**WORK TO BE COMPLETED**
Please set down each record exactly as it appears, but leave out any pictures.

**DATA SHOWN**
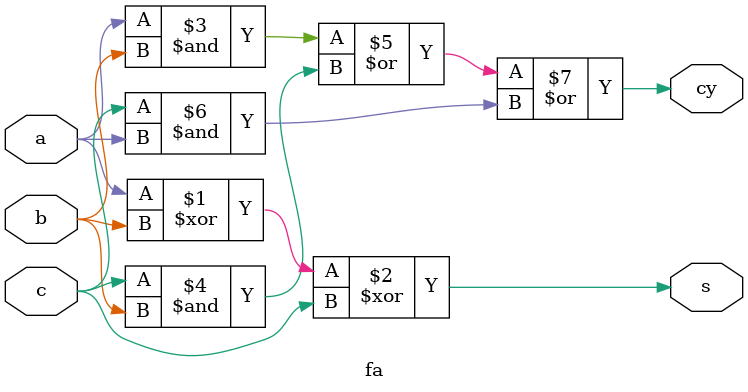
<source format=v>
module fa(a,b,c,s,cy);
input a,b,c;
output s,cy;
assign s=a^b^c;
assign cy=(a&b)|(c&b)|(c&a);
endmodule

</source>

**ANSWER SPACE**
<source format=v>
module fa(a,b,c,s,cy);
input a,b,c;
output s,cy;
assign s=a^b^c;
assign cy=(a&b)|(c&b)|(c&a);
endmodule

</source>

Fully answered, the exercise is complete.